Central banks around the world have been trying to stoke inflation and demand growth over the past few months. A globally synchronized effort in the fourth quarter of 2019, after the Fed's October statement revealed that it would not be too concerned if inflation ran above its 2% target even for a while. And with that confirmation the market started buying the reflation trade, for example, cyclically geared stocks including commodities, because it was convinced that for the Fed to raise rates, the bar is much higher. As we rallied copper all the way to $6,300 a ton from lows of $5,800 per ton and oil from $58 a barrel to $68 per barrel, around 17%. Energy and mining stocks rallied between 15% and 30%. We were beginning to price in an economic recovery, with a leap of faith, only to wait for actual economic prints like Institute for Supply Management and Purchasing Managers' Index to justify that bias. The economic data did stabilize, and with China pumping in liquidity in the markets, it seemed like it was just a matter of time before global growth would start to move higher from the lows of 2019's Q4, especially after the infamous "phase 1" trade deal was signed.
Low and behold as the market cheered the endless Fed liquidity and balance sheet expansion together with U.S. and China seemingly becoming best buddies and promising to play good in the playground, all institutional and hedge fund investors including speculative funds and retail investors were "all-in." The market was showing signs of a slowdown in momentum and breadth as it stalled for the last week or so failing to make new highs.

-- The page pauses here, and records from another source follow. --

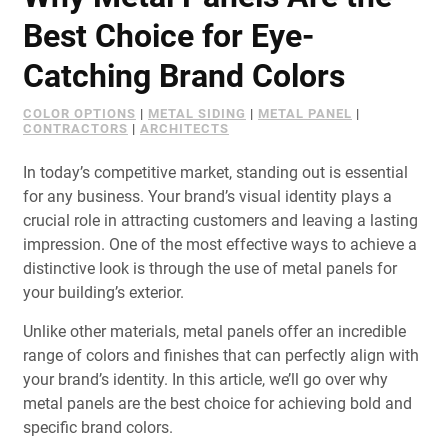
Document Finder
Best Choice for Eye-
Learning Center
Catching Brand Colors
Color Visualizer
COLOR OPTIONS
|
METAL SIDING
|
METAL PANEL
|
CONTRACTORS
|
ARCHITECTS
3D Textures/E-Samples®
In today’s competitive market, standing out is essential
for any business. Your brand’s visual identity plays a
Color Catalog
crucial role in attracting customers and leaving a lasting
impression. One of the most effective ways to achieve a
distinctive look is through the use of metal panels for
your building’s exterior.
Unlike other materials, metal panels offer an incredible
range of colors and finishes that can perfectly align with
your brand’s identity. In this article, we’ll go over why
metal panels are the best choice for achieving bold and
specific brand colors.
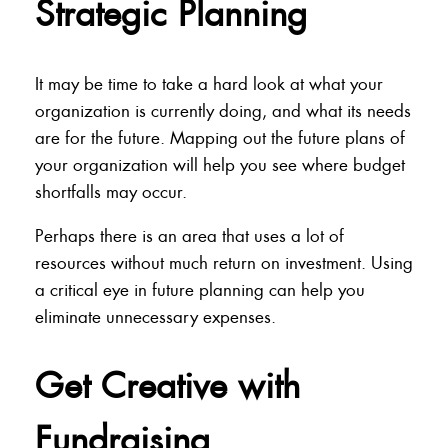
Strategic Planning
It may be time to take a hard look at what your
organization is currently doing, and what its needs
are for the future. Mapping out the future plans of
your organization will help you see where budget
shortfalls may occur.
Perhaps there is an area that uses a lot of
resources without much return on investment. Using
a critical eye in future planning can help you
eliminate unnecessary expenses.
Get Creative with
Fundraising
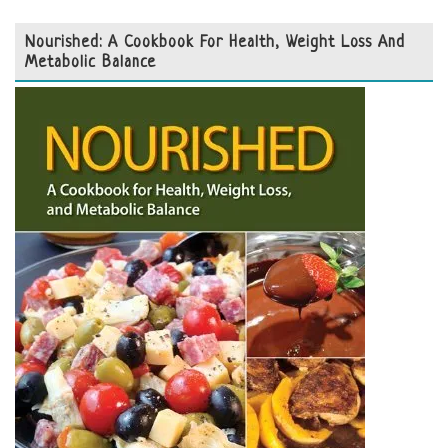
Nourished: A Cookbook For Health, Weight Loss And
Metabolic Balance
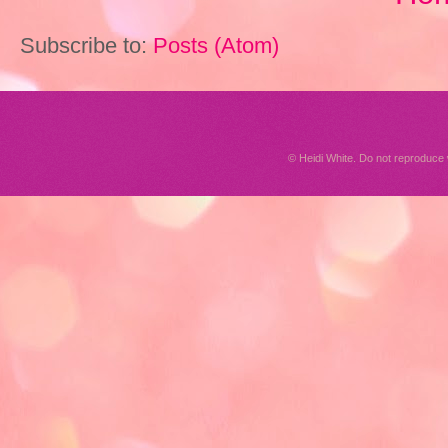
Subscribe to:
Posts (Atom)
© Heidi White. Do not reproduc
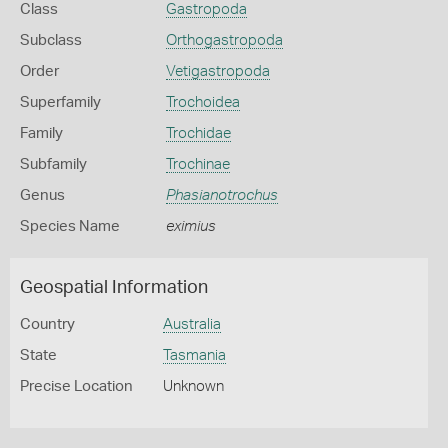
Class
Gastropoda
Subclass
Orthogastropoda
Order
Vetigastropoda
Superfamily
Trochoidea
Family
Trochidae
Subfamily
Trochinae
Genus
Phasianotrochus
Species Name
eximius
Geospatial Information
Country
Australia
State
Tasmania
Precise Location
Unknown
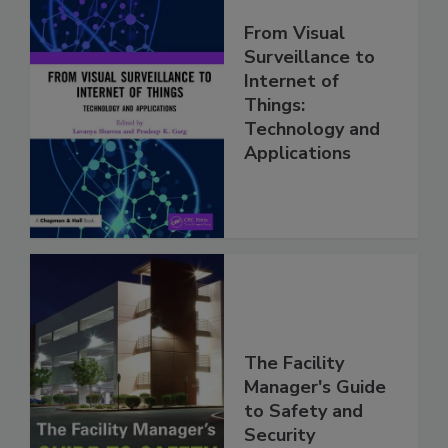
From Visual
Surveillance to
Internet of
Things:
Technology and
Applications
The Facility
Manager's Guide
to Safety and
Security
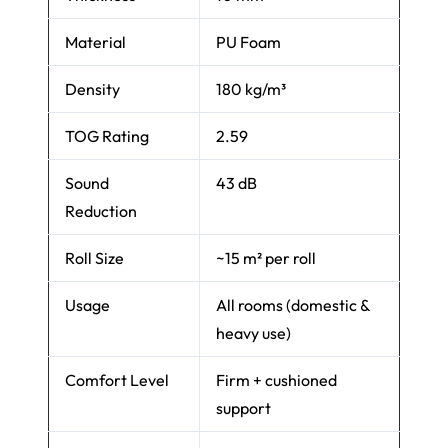
Material
PU Foam
Density
180 kg/m³
TOG Rating
2.59
Sound
43 dB
Reduction
Roll Size
~15 m² per roll
Usage
All rooms (domestic &
heavy use)
Comfort Level
Firm + cushioned
support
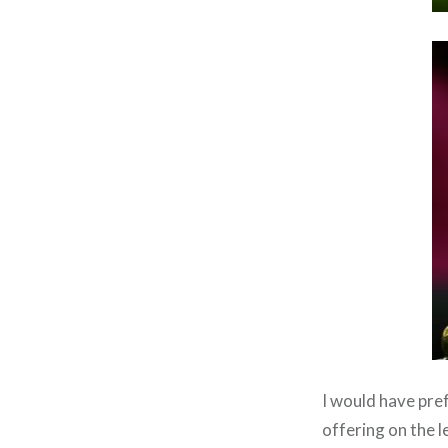
I would have pre
offering on the le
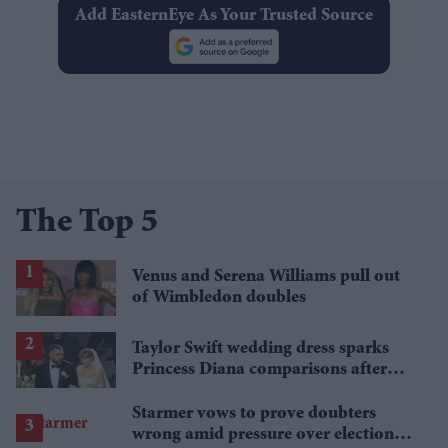
Add EasternEye As Your Trusted Source
The Top 5
Venus and Serena Williams pull out
of Wimbledon doubles
Taylor Swift wedding dress sparks
Princess Diana comparisons after
private Travis Kelce wedding
Starmer vows to prove doubters
wrong amid pressure over election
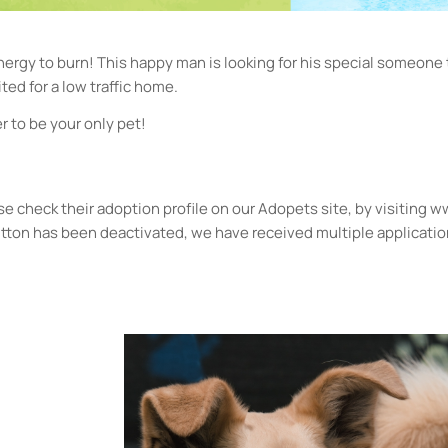
rgy to burn! This happy man is looking for his special someone
ted for a low traffic home.
 to be your only pet!
please check their adoption profile on our Adopets site, by visiting
button has been deactivated, we have received multiple applicatio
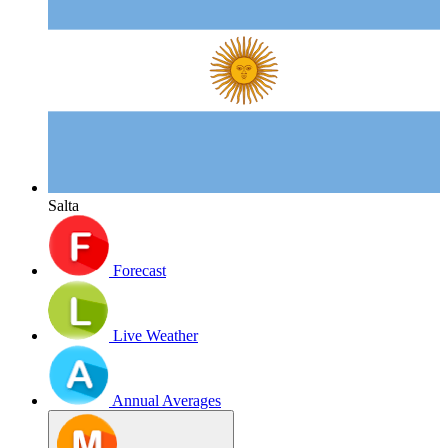
Salta
Forecast
Live Weather
Annual Averages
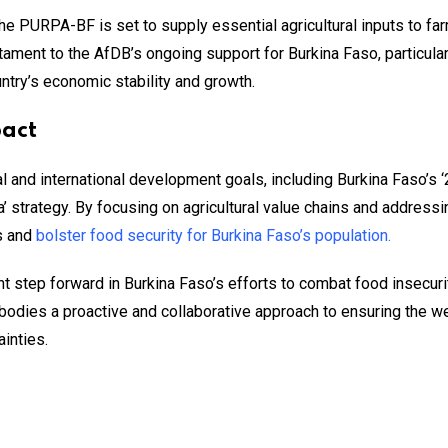
e PURPA-BF is set to supply essential agricultural inputs to farm
estament to the AfDB’s ongoing support for Burkina Faso, particular
untry’s economic stability and growth.
pact
onal and international development goals, including Burkina Faso’
’ strategy. By focusing on agricultural value chains and addressi
s and
bolster food security for Burkina Faso’s population.
t step forward in Burkina Faso’s efforts to combat food insecu
odies a proactive and collaborative approach to ensuring the we
ainties.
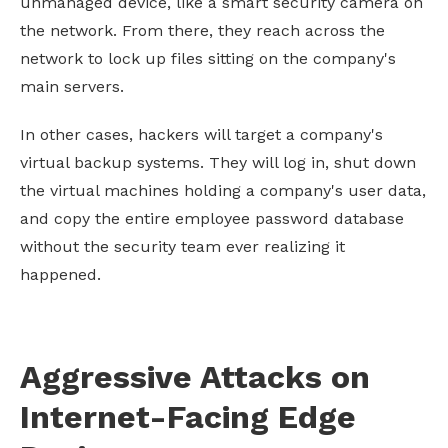
unmanaged device, like a smart security camera on
the network. From there, they reach across the
network to lock up files sitting on the company's
main servers.
In other cases, hackers will target a company's
virtual backup systems. They will log in, shut down
the virtual machines holding a company's user data,
and copy the entire employee password database
without the security team ever realizing it
happened.
Aggressive Attacks on
Internet-Facing Edge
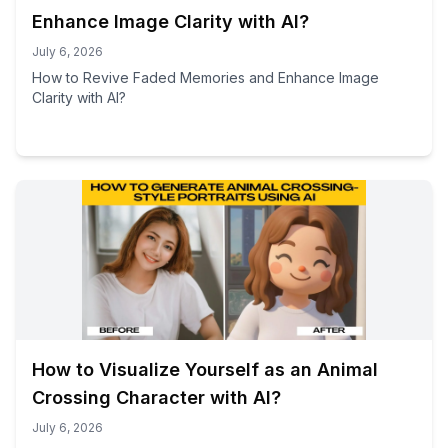
Enhance Image Clarity with AI?
July 6, 2026
How to Revive Faded Memories and Enhance Image
Clarity with AI?
How to Visualize Yourself as an Animal
Crossing Character with AI?
July 6, 2026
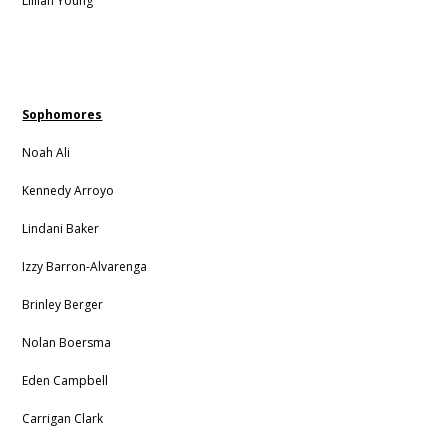
Lillian Young
Sophomores
Noah Ali
Kennedy Arroyo
Lindani Baker
Izzy Barron-Alvarenga
Brinley Berger
Nolan Boersma
Eden Campbell
Carrigan Clark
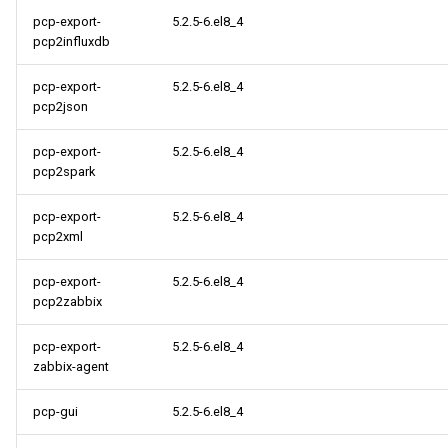
pcp-export-
5.2.5-6.el8_4
pcp2influxdb
pcp-export-
5.2.5-6.el8_4
pcp2json
pcp-export-
5.2.5-6.el8_4
pcp2spark
pcp-export-
5.2.5-6.el8_4
pcp2xml
pcp-export-
5.2.5-6.el8_4
pcp2zabbix
pcp-export-
5.2.5-6.el8_4
zabbix-agent
pcp-gui
5.2.5-6.el8_4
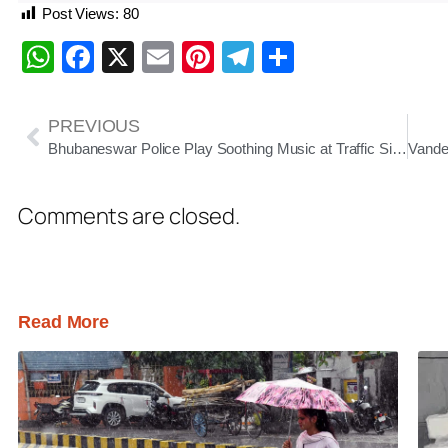
Post Views:
80
WhatsApp
Facebook
X
Email
Pinterest
Telegram
Share
PREVIOUS
Bhubaneswar Police Play Soothing Music at Traffic Signals to Ease Commuter Stress
Comments are closed.
Read More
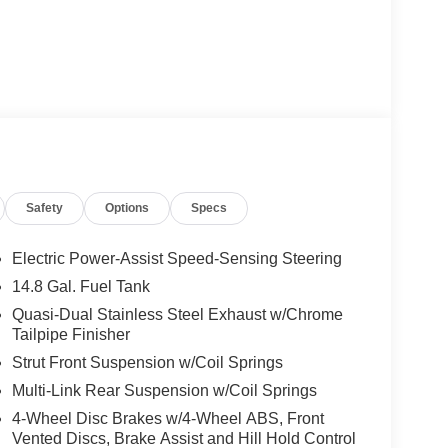
Safety
Options
Specs
Electric Power-Assist Speed-Sensing Steering
14.8 Gal. Fuel Tank
Quasi-Dual Stainless Steel Exhaust w/Chrome
Tailpipe Finisher
Strut Front Suspension w/Coil Springs
Multi-Link Rear Suspension w/Coil Springs
4-Wheel Disc Brakes w/4-Wheel ABS, Front
Vented Discs, Brake Assist and Hill Hold Control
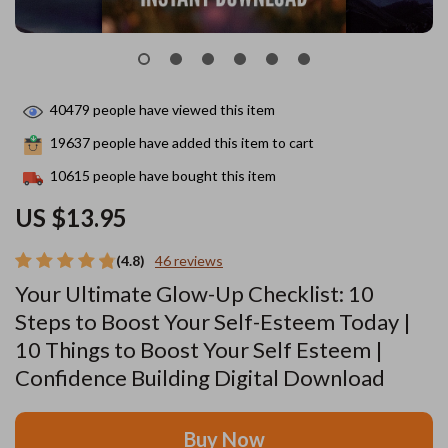
40479
people have viewed this item
19637
people have added this item to cart
10615
people have bought this item
US $13.95
(4.8)
46 reviews
Your Ultimate Glow-Up Checklist: 10
Steps to Boost Your Self-Esteem Today |
10 Things to Boost Your Self Esteem |
Confidence Building Digital Download
Buy Now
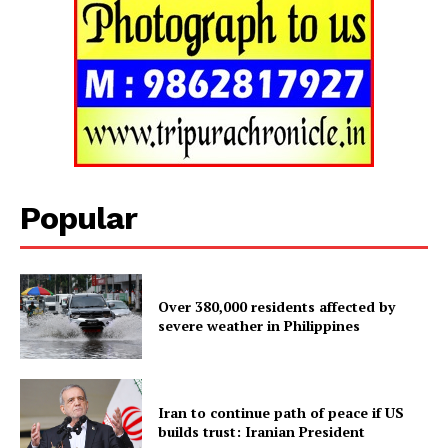
Popular
Over 380,000 residents affected by
Tripura Chronicle
severe weather in Philippines
Iran to continue path of peace if US
builds trust: Iranian President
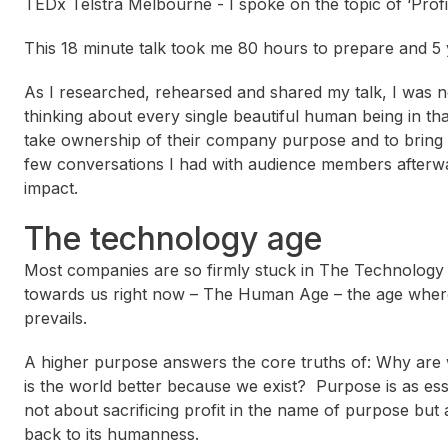
TEDx Telstra Melbourne - I spoke on the topic of ‘Profi
This 18 minute talk took me 80 hours to prepare and 5 
As I researched, rehearsed and shared my talk, I was no
thinking about every single beautiful human being in t
take ownership of their company purpose and to bring
few conversations I had with audience members afterw
impact.
The technology age
Most companies are so firmly stuck in The Technology Ag
towards us right now – The Human Age – the age wher
prevails.
A higher purpose answers the core truths of: Why are
is the world better because we exist? Purpose is as ess
not about sacrificing profit in the name of purpose bu
back to its humanness.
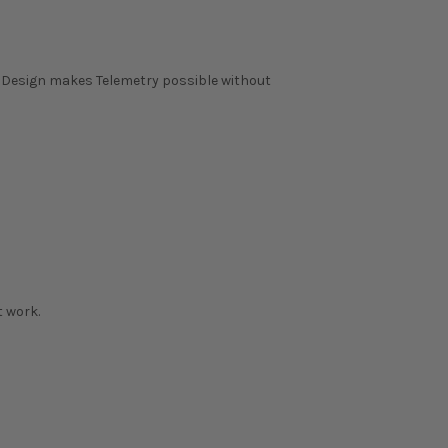
m Design makes Telemetry possible without
 work.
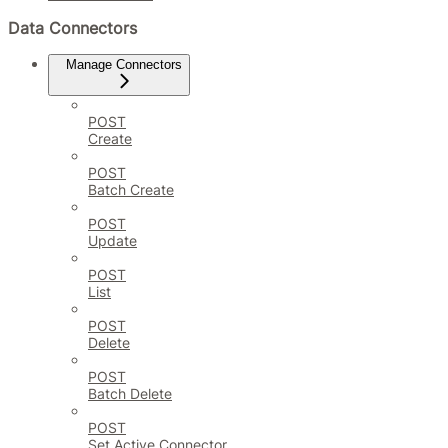
Data Connectors
Manage Connectors
POST
Create
POST
Batch Create
POST
Update
POST
List
POST
Delete
POST
Batch Delete
POST
Set Active Connector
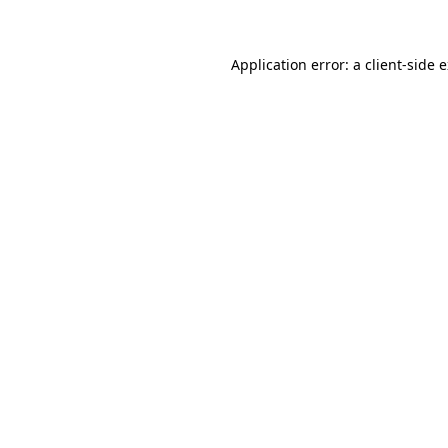
Application error: a client-side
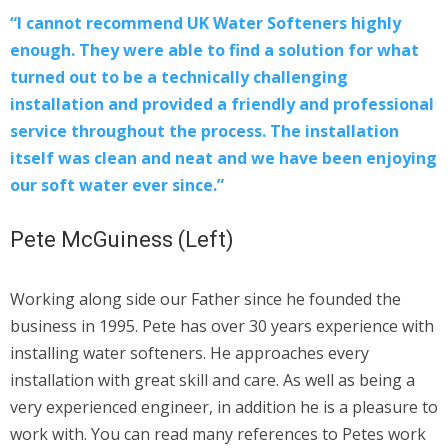
“I cannot recommend UK Water Softeners highly
enough. They were able to find a solution for what
turned out to be a technically challenging
installation and provided a friendly and professional
service throughout the process. The installation
itself was clean and neat and we have been enjoying
our soft water ever since.”
Pete McGuiness (Left)
Working along side our Father since he founded the
business in 1995. Pete has over 30 years experience with
installing water softeners. He approaches every
installation with great skill and care. As well as being a
very experienced engineer, in addition he is a pleasure to
work with. You can read many references to Petes work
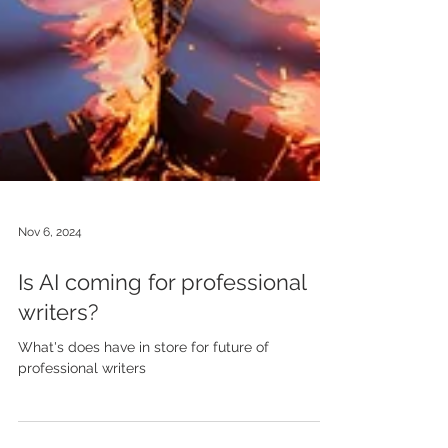
Nov 6, 2024
Is AI coming for professional
writers?
What's does have in store for future of
professional writers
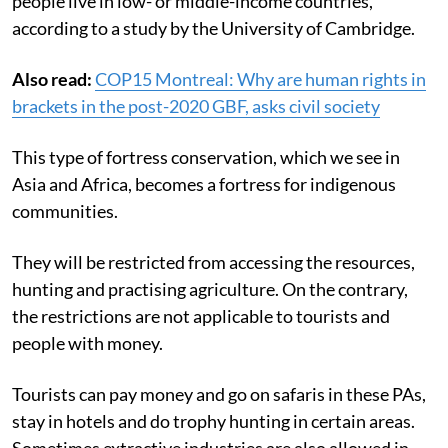
people live in low- or middle-income countries,
according to a study by the University of Cambridge.
Also read:
COP15 Montreal: Why are human rights in
brackets in the post-2020 GBF, asks civil society
This type of fortress conservation, which we see in
Asia and Africa, becomes a fortress for indigenous
communities.
They will be restricted from accessing the resources,
hunting and practising agriculture. On the contrary,
the restrictions are not applicable to
tourists and
people with money.
Tourists can pay money and go on safaris in these PAs,
stay in hotels and do trophy hunting in certain areas.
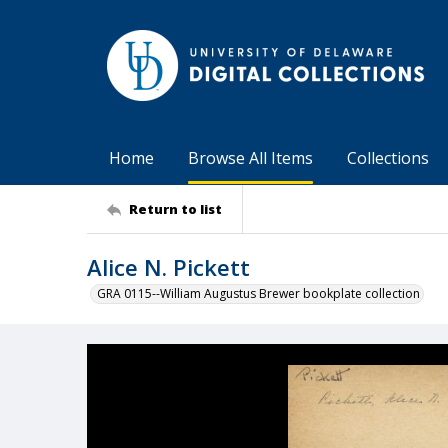
Home
Browse All Items
Collections
Return to list
Alice N. Pickett
GRA 0115--William Augustus Brewer bookplate collection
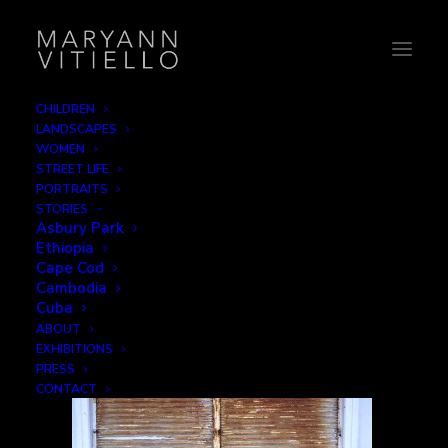
CHILDREN
LANDSCAPES
3-rustedGate
WOMEN
STREET LIFE
Home
Decay
3-rustedGate
PORTRAITS
STORIES
Asbury Park
Ethiopia
Cape Cod
Cambodia
Cuba
ABOUT
EXHIBITIONS
PRESS
CONTACT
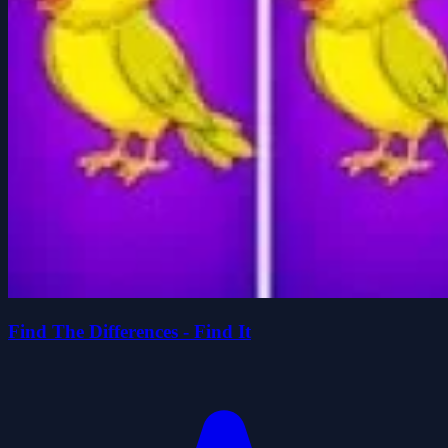
Find The Differences - Find It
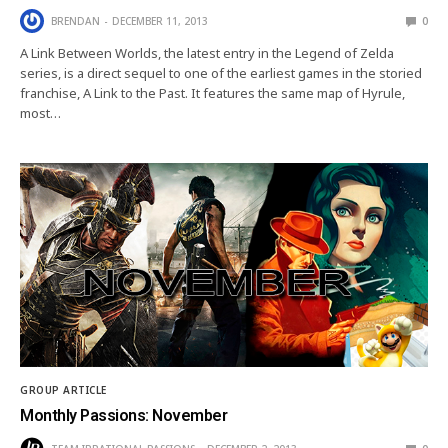
BRENDAN
DECEMBER 11, 2013
0
A Link Between Worlds, the latest entry in the Legend of Zelda
series, is a direct sequel to one of the earliest games in the storied
franchise, A Link to the Past. It features the same map of Hyrule,
most…
GROUP ARTICLE
Monthly Passions: November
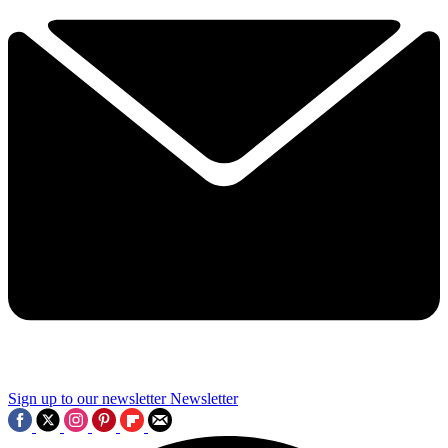
Sign up to our newsletter
Newsletter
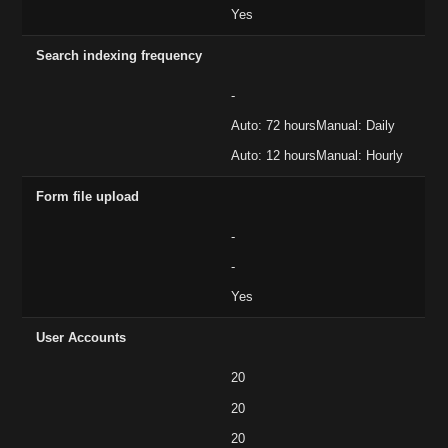
Yes
Search indexing frequency
-
Auto: 72 hoursManual: Daily
Auto: 12 hoursManual: Hourly
Form file upload
-
-
Yes
User Accounts
20
20
20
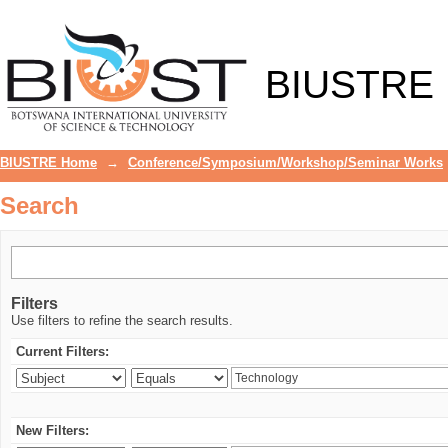
Search
BIUSTRE
BIUSTRE Home
→
Conference/Symposium/Workshop/Seminar Works
Search
Filters
Use filters to refine the search results.
Current Filters:
New Filters:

Following January expiration of S&P 500 index options where all put protection expired worthless -- and investors were too complacent judging by the volatility (VIX.X) trading all the way back down to 12, the market was ripe for profit-taking.
Technically, we are breaking wedge formation patterns in the markets as they test their support, but also in the VIX that is squeezing higher now. These breakouts can happen quite fast as witnessed in the last year. The Fed's balance sheet also stopped growing over the past two weeks suggesting they had called a timeout to their "non-quantitative easing" QE. After all, the Fed pumping liquidity has been one of the main drivers of the S&P 500's rally over the past three months.
Profit taking is more an art than a science, in fact it should be a discipline. Regardless of whether investors have the appetite to go short, it is prudent to say, "thank you" after 25% gains and wait on the sidelines. The market was looking for an excuse to sell off, to come back to more normal levels, given most stocks were trading 8% to 10% above their closest moving averages. The coronavirus was the catalyst that sparked this sell off; catalyst or a self-fulfilling prophecy?
But the coronavirus brings with it its own set of worries, as this has effected the key engine of growth in the world, China. Investors, after having been in the "show me the growth" phase, will now most certainly not see that growth, at least in the next month or two. This is and will cause commodity stocks like copper and oil to be weak. This is not fundamental, it is a reaction pre-empting what can happen. Only when the dust settles can we start to look at "fair value" and dip our feet back in.
The Fed hosts its key January Federal Open Market Committee meeting Tuesday and Wednesday, where we shall wait to hear what it has in store for the markets regarding the repo operations it conducted and its "non-QE QE." Could we even see QE4? That is a possibility given how petrified the Fed is to see a relapse of December 2018 and September 2008. For now, it is best to be patient and sit on the sidelines, keeping powder dry to react once the time is right. And that will be the case, just after all the overextended technical indicators have had a chance to rebalance and come back to more normal levels.